● Problem details: For every line in the data below that contains "Studium", copy the line.
┌──
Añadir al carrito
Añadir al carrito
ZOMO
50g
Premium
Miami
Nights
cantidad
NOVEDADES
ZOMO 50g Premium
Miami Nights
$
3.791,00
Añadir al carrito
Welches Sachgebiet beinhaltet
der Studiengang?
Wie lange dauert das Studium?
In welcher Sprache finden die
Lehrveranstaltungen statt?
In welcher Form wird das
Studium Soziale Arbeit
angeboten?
└──
┌──
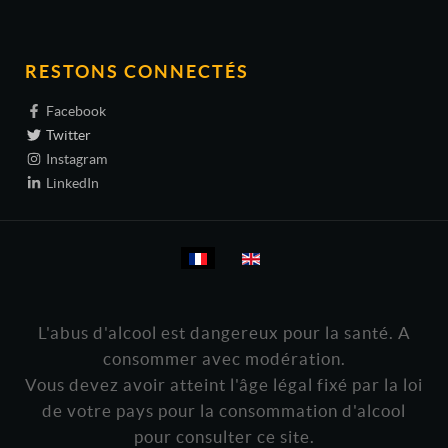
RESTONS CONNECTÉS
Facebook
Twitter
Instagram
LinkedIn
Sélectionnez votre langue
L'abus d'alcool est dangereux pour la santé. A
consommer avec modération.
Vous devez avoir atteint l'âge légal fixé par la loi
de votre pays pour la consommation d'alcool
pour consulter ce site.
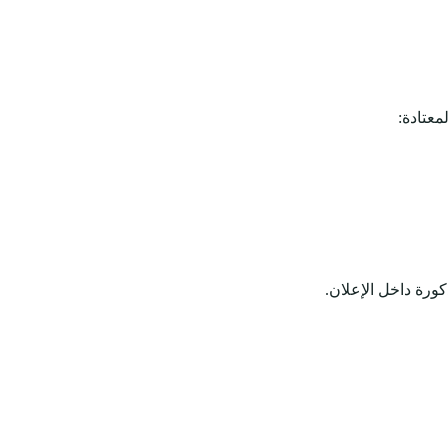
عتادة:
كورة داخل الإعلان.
└──
┌──
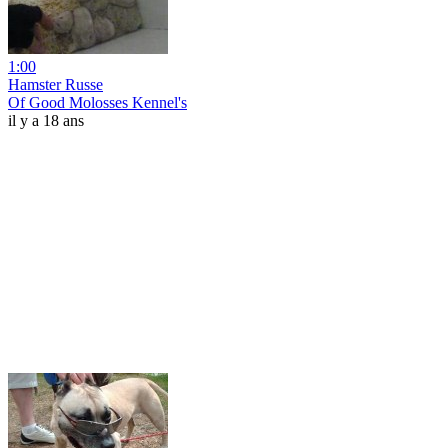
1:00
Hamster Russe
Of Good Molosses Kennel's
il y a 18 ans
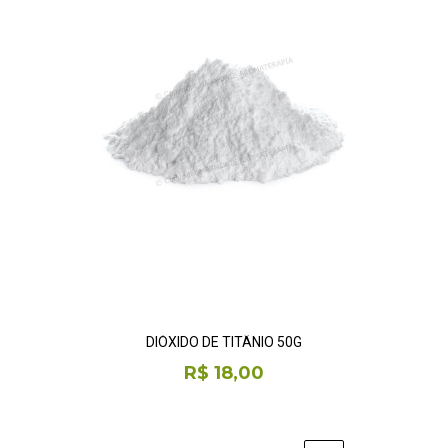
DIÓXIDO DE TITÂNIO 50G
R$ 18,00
└──
● Result of this task:
Wie lange dauert das Studium?
Studium Soziale Arbeit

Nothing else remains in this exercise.